In light of the inspections, both the employer and the employee should carefully review the I-983, and update it as needed. Moreover, both the employer and the student should be familiar with the content of the I-983. They should be prepared to describe the training opportunity to an immigration officer. As we have often explained to our clients, even without a site visit, compliance is extremely important. The I-983 creates obligations certified by both the student and the employer. Violations could result in termination of immigration status. Violations could even affect future applications if USCIS or consular officers see discrepancies between the I-983 and their biographies on the internet or resumes.

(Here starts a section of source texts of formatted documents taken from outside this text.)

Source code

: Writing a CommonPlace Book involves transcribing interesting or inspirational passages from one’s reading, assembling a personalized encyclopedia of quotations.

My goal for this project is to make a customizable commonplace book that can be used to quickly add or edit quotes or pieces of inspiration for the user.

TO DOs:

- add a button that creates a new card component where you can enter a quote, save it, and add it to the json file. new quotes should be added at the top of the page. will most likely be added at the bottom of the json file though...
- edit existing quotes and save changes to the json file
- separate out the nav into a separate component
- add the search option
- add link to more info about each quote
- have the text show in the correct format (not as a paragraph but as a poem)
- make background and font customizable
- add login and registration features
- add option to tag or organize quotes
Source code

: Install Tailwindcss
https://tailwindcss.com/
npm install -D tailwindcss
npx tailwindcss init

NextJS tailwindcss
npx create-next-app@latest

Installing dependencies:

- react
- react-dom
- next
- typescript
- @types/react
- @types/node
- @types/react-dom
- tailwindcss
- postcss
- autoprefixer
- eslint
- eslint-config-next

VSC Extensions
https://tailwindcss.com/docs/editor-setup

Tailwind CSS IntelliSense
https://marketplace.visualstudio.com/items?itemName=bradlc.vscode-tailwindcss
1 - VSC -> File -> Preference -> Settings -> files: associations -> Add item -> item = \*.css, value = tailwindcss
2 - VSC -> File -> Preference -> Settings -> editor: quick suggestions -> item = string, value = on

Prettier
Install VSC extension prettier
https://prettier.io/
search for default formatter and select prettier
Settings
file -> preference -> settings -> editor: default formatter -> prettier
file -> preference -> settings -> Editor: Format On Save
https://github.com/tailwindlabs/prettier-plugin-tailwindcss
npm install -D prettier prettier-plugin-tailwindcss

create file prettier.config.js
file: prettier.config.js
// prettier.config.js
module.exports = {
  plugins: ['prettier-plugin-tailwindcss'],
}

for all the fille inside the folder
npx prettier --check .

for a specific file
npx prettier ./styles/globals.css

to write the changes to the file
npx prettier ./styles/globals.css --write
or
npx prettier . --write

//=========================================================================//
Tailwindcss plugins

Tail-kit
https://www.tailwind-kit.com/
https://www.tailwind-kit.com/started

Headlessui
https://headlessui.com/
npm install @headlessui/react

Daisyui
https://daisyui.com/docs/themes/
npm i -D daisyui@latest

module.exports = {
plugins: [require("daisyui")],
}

As with any site visit, front line employees, such as security officers or administrative staff, should ask the immigration officer for a business card, and ask the officer to wait until the designated HR at the worksite is called. The immigration officer may want to tour the worksite, but best practice is to have the officer accompanied by the designated person on site. Furthermore, we ask that our current clients contact us immediately if an immigration officer requests an on-site visit.

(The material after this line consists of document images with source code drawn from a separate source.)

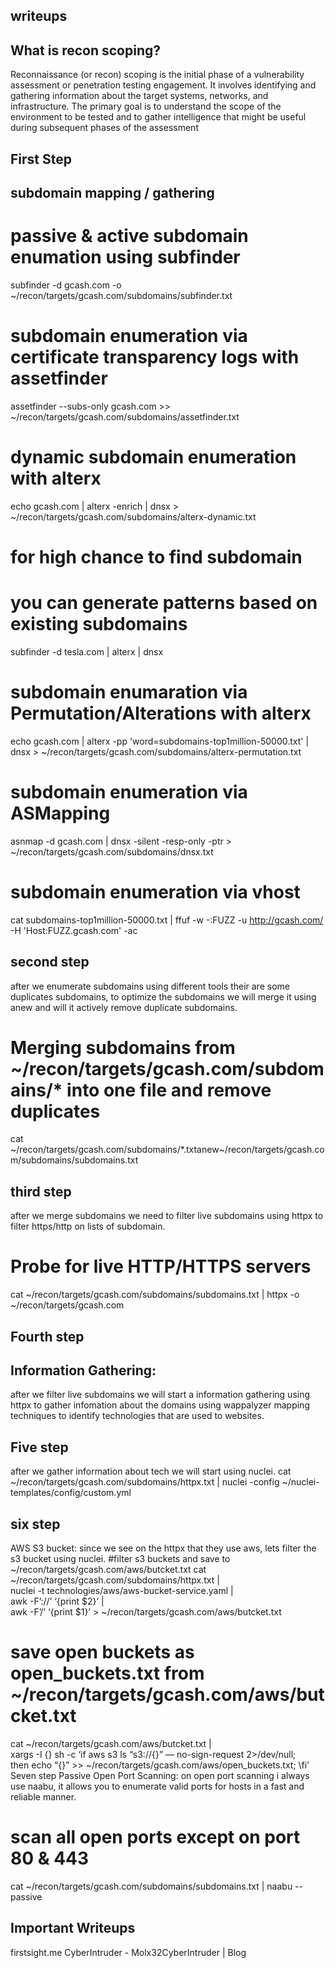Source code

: ## writeups
## What is recon scoping?
Reconnaissance (or recon) scoping is the initial phase of a vulnerability assessment or penetration testing engagement. It involves identifying and gathering information about the target systems, networks, and infrastructure. The primary goal is to understand the scope of the environment to be tested and to gather intelligence that might be useful during subsequent phases of the assessment
## First Step
## subdomain mapping / gathering 
# passive & active subdomain enumation using subfinder
subfinder -d gcash.com -o ~/recon/targets/gcash.com/subdomains/subfinder.txt
​
# subdomain enumeration via certificate transparency logs with assetfinder
assetfinder --subs-only gcash.com >> ~/recon/targets/gcash.com/subdomains/assetfinder.txt
​
# dynamic subdomain enumeration with alterx
echo gcash.com | alterx -enrich | dnsx > ~/recon/targets/gcash.com/subdomains/alterx-dynamic.txt

# for high chance to find subdomain
# you can generate patterns based on existing subdomains
subfinder -d tesla.com | alterx | dnsx
​
# subdomain enumaration via Permutation/Alterations with alterx
echo gcash.com | alterx -pp 'word=subdomains-top1million-50000.txt' | dnsx > ~/recon/targets/gcash.com/subdomains/alterx-permutation.txt
​
# subdomain enumeration via ASMapping
asnmap -d gcash.com | dnsx -silent -resp-only -ptr > ~/recon/targets/gcash.com/subdomains/dnsx.txt
​
# subdomain enumeration via vhost
cat subdomains-top1million-50000.txt | ffuf -w -:FUZZ -u http://gcash.com/ -H 'Host:FUZZ.gcash.com' -ac
​
## second step
after we enumerate subdomains using different tools their are some duplicates subdomains, to optimize the subdomains we will merge it using anew and will it actively remove duplicate subdomains.
# Merging subdomains from ~/recon/targets/gcash.com/subdomains/* into one file and remove duplicates
cat ~/recon/targets/gcash.com/subdomains/*.txtanew~/recon/targets/gcash.com/subdomains/subdomains.txt
 
## third step
after we merge subdomains we need to filter live subdomains using httpx to filter https/http on lists of subdomain.
# Probe for live HTTP/HTTPS servers
cat ~/recon/targets/gcash.com/subdomains/subdomains.txt | httpx -o ~/recon/targets/gcash.com
​
## Fourth step
## Information Gathering:
after we filter live subdomains we will start a information gathering using httpx to gather infomation about the domains using wappalyzer mapping techniques to identify technologies that are used to websites.
## Five step
after we gather information about tech we will start using nuclei.
cat ~/recon/targets/gcash.com/subdomains/httpx.txt | nuclei -config ~/nuclei-templates/config/custom.yml
​
## six step
AWS S3 bucket:
since we see on the httpx that they use aws, lets filter the s3 bucket using nuclei.
#filter s3 buckets and save to ~/recon/targets/gcash.com/aws/butcket.txt
cat ~/recon/targets/gcash.com/subdomains/httpx.txt | \
nuclei -t technologies/aws/aws-bucket-service.yaml | \
awk -F’://’ ‘{print $2}’ | \
awk -F’/’ ‘{print $1}’ > ~/recon/targets/gcash.com/aws/butcket.txt
​
# save open buckets as open_buckets.txt from ~/recon/targets/gcash.com/aws/butcket.txt
cat ~/recon/targets/gcash.com/aws/butcket.txt | \
xargs -I {} sh -c ‘if aws s3 ls “s3://{}” — no-sign-request 2>/dev/null; \
then echo “{}” >> ~/recon/targets/gcash.com/aws/open_buckets.txt; \fi’
Seven step 
Passive Open Port Scanning:
on open port scanning i always use naabu, it allows you to enumerate valid ports for hosts in a fast and reliable manner.
# scan all open ports except on port 80 & 443
cat ~/recon/targets/gcash.com/subdomains/subdomains.txt | naabu --passive
​
## Important Writeups
firstsight.me​
CyberIntruder - Molx32CyberIntruder | Blog

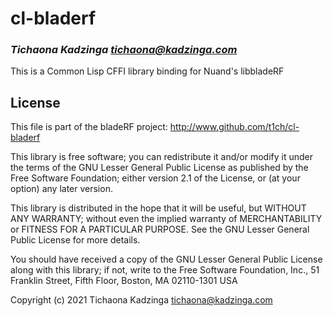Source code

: # cl-bladerf
### _Tichaona Kadzinga <tichaona@kadzinga.com>_

This is a Common Lisp CFFI library binding for Nuand's libbladeRF

## License

This file is part of the bladeRF project:
    http://www.github.com/t1ch/cl-bladerf
 
  This library is free software; you can redistribute it and/or
  modify it under the terms of the GNU Lesser General Public
  License as published by the Free Software Foundation; either
  version 2.1 of the License, or (at your option) any later version.
 
  This library is distributed in the hope that it will be useful,
  but WITHOUT ANY WARRANTY; without even the implied warranty of
  MERCHANTABILITY or FITNESS FOR A PARTICULAR PURPOSE.  See the GNU
  Lesser General Public License for more details.
 
  You should have received a copy of the GNU Lesser General Public
  License along with this library; if not, write to the Free Software
  Foundation, Inc., 51 Franklin Street, Fifth Floor, Boston, MA 02110-1301 USA
 


Copyright (c) 2021 Tichaona Kadzinga <tichaona@kadzinga.com>


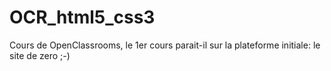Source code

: # OCR_html5_css3
Cours de OpenClassrooms, le 1er cours parait-il sur la plateforme initiale:
le site de zero ;-)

We wrote earlier this summer about the Department of Labor’s new software rollout. The Foreign Labor Application Gateway, or FLAG, is the government’s new cloud-based portal designed to serve as an application filing and case management solution for all foreign labor certification processes. The first part of the rollout required employers to submit Prevailing Wage Requests on the platform. Now employers must also submit the Labor Condition Application (“LCA”) for Nonimmigrant Workers using this system.
The LCA is an integral part of the H-1B, H-1B1, and E-3 application processes. Many temporary work visa applications will require this new software, which has experienced significant technical issues throughout the rollout process. This software will also make it easier for the government to crosscheck information between the temporary work visa application and the green card process. We have anticipated this change. We will ensure that the transition is smooth and the information provided is consistent across application types for all of our clients.
The Department of Homeland Security (“DHS”) issued a new rule to determine eligibility for temporary work status, a green card, or admission to the United States. The rule changes the standard used to decide how likely an applicant is to become a financial burden on the government (“public charge”). To make this determination, adjudicators apply a totality of the circumstances test. This test weighs the applicant’s age, health, family status, education and skills, assets, resources, and financial status. The rule will go into effect on October 15, 2019, but the government will not consider benefits received prior to this date
Family-Based Green Card Applicants: If an applicant received certain public benefits, such as food stamps, during a designated time period, the applicant might not be eligible for a green card.
Temporary Work Status: Furthermore, DHS will conduct a more limited public charge determination for nonimmigrants seeking a change or extension of status. In these cases, the government will only consider whether the applicant has received designated benefits for a certain period since obtaining the nonimmigrant status they seek to change from or extend. Fortunately, the government will not weigh other factors in determining if the applicant will be a public charge in the future.
Asylum: Notably, this new rule does not apply to asylum applicants and refugees.
Though this rule is much more restrictive than current policy, we will continue to prepare our clients so they are able to demonstrate they will not become a public charge. As we previously wrote, the government has been taking aim at this ground of inadmissibility for some time, but with the proper documentation and preparation, we know our clients will continue to be successful in their immigration matters.